The company has stated that the new facility will manufacture nacelles for its next-generation 7 MW offshore wind turbines.
— Siemens Press Office (@siemens_press) August 5, 2015
According to Siemens, the Cuxhaven plant will be among the most significant new production facilities for the company in Germany in recent years. The German conglomerate is expected to break ground for the project later this year, and begin production of the first components in mid-2017.
The Cuxhaven project represents the commitment of Siemens toward including Germany as its business location. “The expansion of offshore wind power capacity in Germany and Europe represents an enormous opportunity for northern Germany and Siemens,” Joe Kaeser, the president and CEO of Siemens, has stated.

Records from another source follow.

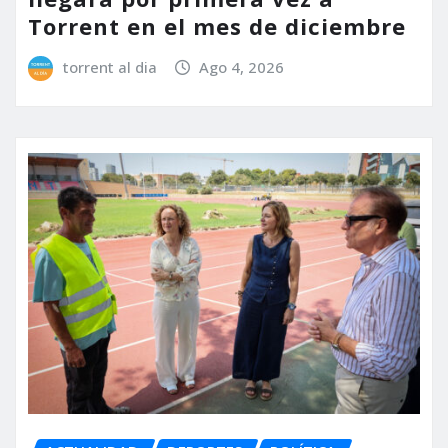
Torrent en el mes de diciembre
torrent al dia
Ago 4, 2026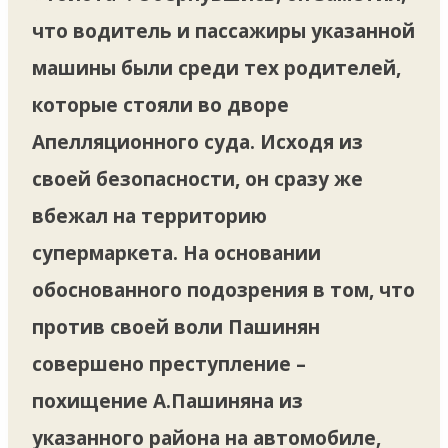
что водитель и пассажиры указанной
машины были среди тех родителей,
которые стояли во дворе
Апелляционного суда. Исходя из
своей безопасности, он сразу же
вбежал на территорию
супермаркета. На основании
обоснованного подозрения в том, что
против своей воли Пашинян
совершено преступление –
похищение А.Пашиняна из
указанного района на автомобиле,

The current plan for the production facility designates it surface area as 170,000 square meters. The premises are to be located at the edge of the harbor of Cuxhaven. And it is expected to facilitate loading of heavy components directly on to transportation vessels.
According to a statement, the new factory will handle the final assembly of generators, hubs and nacelle back-ends, which are all connected to form nacelles, the core of offshore wind turbines.
Besides the proposed facility at Cuxhaven, Siemens is in the process of constructing a plant for rotor blades in Hull, UK. The facility will produce blades for its 6 MW and 7 MW wind turbines. That plant is also scheduled to be fully operational in 2017.
Siemens has been the market leader in offshore wind power industry. The company has sold close to 3,100 wind turbines and installed more than 1,470 offshore turbines with a total capacity of 4.7 gigawatts. The company is also a leader in offshore grid connections and offshore service.
Markus Tacke, the CEO of wind power and renewables divisions at Siemens, said the company was looking to build “the most efficient and reliable ‘Made in Germany’ wind turbines” at the Cuxhaven facility. “We invest where we see opportunities for growth – and Germany and Northern Europe are dynamic growth markets for us. The new factory will also make an important contribution toward helping us reach our goal of making wind power competitive.”
The Renewable UK industry association had recently published a study report which showed that the costs of offshore wind power had declined by 11 percent over the past five years.
It is expected to decline significantly as the technology develops further.